- Amazing Spring poster
- Directed by: Nick Wong
- Starring: Cedric Loo; Sharon Yeung Pan Pan; Law Kar-ying; Jack Lim; Joey Leong;
- Release date: 5 February 2019 (Malaysia);
- Running time: 1 hour 50 minutes
- Country: Malaysia
- Language: Cantonese
- Box office: RM 3.01 million

= Amazing Spring =

2019 Malaysian Cantonese-language comedy film

Amazing Spring (大地回春) is a 2019 Malaysian Cantonese-language musical comedy film. The film tells the story of an arrogant young heir who tries to acquire the Dadi Village in the present, but accidentally travels back to a stranger and funnier version of Dadi Village in the past.

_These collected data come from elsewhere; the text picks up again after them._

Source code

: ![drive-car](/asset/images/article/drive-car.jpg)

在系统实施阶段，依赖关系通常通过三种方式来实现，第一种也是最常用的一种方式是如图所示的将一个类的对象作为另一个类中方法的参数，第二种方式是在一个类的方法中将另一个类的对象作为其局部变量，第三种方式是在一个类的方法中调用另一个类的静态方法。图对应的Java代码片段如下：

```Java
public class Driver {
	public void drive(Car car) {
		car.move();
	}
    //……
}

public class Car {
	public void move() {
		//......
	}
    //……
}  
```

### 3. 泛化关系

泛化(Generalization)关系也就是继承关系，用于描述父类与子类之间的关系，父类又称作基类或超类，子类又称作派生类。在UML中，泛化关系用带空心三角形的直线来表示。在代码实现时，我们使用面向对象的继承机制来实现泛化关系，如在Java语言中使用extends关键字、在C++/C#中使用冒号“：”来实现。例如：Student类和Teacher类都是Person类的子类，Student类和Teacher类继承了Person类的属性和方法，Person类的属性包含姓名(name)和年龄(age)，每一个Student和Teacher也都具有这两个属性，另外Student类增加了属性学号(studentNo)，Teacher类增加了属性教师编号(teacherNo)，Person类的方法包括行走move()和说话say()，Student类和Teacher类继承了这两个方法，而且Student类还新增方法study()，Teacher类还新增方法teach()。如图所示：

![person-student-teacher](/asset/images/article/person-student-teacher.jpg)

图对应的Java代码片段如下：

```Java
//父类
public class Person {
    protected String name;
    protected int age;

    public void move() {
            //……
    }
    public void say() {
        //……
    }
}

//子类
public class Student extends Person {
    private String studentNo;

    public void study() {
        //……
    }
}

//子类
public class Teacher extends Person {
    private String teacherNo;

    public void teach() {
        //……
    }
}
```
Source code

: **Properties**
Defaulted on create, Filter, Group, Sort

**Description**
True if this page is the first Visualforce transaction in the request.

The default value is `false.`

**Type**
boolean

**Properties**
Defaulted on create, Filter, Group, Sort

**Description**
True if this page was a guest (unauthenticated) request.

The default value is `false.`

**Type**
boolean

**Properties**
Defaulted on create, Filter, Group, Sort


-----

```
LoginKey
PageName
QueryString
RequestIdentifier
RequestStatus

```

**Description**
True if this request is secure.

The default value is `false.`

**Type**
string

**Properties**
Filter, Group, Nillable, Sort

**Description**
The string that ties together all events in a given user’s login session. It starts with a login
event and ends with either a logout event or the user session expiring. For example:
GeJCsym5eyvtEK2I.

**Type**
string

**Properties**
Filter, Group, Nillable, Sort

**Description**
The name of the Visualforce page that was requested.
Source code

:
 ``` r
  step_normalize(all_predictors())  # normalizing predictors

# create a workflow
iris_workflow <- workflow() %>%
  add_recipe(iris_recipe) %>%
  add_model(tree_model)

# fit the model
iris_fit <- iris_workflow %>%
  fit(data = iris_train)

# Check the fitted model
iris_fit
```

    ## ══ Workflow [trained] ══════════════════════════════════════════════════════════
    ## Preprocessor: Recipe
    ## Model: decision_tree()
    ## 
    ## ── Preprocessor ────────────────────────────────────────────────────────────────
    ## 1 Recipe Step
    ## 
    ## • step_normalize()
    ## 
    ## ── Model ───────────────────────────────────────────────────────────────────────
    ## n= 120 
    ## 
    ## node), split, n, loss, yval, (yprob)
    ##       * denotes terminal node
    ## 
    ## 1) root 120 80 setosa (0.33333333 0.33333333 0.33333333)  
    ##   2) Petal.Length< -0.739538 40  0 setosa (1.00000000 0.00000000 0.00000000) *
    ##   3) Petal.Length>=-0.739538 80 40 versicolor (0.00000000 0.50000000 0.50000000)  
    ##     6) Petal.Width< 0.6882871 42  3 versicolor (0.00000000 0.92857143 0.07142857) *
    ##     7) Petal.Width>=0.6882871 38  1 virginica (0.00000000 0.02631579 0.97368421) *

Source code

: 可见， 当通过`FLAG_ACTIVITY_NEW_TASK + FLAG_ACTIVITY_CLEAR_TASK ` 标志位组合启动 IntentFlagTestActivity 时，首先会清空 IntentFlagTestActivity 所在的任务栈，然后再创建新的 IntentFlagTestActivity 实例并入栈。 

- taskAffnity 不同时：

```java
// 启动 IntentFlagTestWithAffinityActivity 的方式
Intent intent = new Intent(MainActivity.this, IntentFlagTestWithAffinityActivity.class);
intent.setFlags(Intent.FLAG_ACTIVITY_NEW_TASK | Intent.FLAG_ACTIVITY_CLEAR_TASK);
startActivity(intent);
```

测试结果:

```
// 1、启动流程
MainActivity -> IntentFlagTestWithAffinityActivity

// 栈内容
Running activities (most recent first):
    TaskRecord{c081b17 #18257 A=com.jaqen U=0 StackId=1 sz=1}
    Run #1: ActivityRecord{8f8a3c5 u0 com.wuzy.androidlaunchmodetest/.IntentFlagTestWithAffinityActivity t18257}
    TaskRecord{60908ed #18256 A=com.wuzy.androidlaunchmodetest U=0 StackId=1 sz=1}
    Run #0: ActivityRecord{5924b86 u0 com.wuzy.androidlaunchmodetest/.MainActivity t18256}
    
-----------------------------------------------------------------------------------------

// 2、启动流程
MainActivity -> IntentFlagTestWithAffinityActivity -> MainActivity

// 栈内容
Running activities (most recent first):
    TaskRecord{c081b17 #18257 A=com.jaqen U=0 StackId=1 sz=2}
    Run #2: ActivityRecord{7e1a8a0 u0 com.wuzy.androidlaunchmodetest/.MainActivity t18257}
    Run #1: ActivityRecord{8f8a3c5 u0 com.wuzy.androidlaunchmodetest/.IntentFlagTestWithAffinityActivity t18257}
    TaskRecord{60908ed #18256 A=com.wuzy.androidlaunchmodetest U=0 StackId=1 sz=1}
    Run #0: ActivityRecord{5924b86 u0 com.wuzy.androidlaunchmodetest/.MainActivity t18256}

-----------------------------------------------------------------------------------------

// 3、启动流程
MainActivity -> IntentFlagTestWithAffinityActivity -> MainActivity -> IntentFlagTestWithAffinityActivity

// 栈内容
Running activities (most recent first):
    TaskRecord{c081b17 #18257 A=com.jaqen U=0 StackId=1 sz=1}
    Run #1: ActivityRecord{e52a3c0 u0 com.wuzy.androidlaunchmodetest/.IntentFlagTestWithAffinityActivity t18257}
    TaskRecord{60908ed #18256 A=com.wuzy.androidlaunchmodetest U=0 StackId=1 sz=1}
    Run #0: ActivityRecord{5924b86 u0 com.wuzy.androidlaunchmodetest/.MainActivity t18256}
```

The film is released on 5 February 2019 in Malaysia.

== Synopsis ==
In order to take over the position of the group chairman with his mother's approval, the proud and arrogant Liang Minshan (Cedric Loo) decided to accept the challenge of acquiring the Dadi Village. When acquiring the village, he accidentally fell and collapsed, only to waking up in the mountains, having been traveled back to a strange Dadi Village in the old times. Most of the villagers there were old people, can he succeed in acquiring and go back to the present?

== Production ==
The production team build the set for Dadi Village in Bandar Bukit Puchong, Selangor, spending more than 1 million ringgit. The film uses a lot of extras which includes seniors, kids and animals. The film budget is reportedly 4.5 million.

=== Fire accident ===
On September 17, 2018, a fire broke out at the village during the shooting of a fire scene. When the crew used gasoline to burn the wooden houses, one of the houses' went out of control and in 2 seconds, the accident was invoked. Firemen on duty quickly put out the fire. Actors including Sharon Yeung, Joey Leong and more than 20 extras who played the villagers were injured and admitted to the hospital. Yeung has sustained 7% of second-degree burns on the left side of her face but did not leave scars; Leong had 5% of second-degree burns on both her legs and has since recovered. In the following days, some of the actors remained at the hospital for treatment, while some was approved for discharge. Director Nick Wong and producer Jack Lim apologized and expressed respect to the cast members, and has applied for insurance and compensation.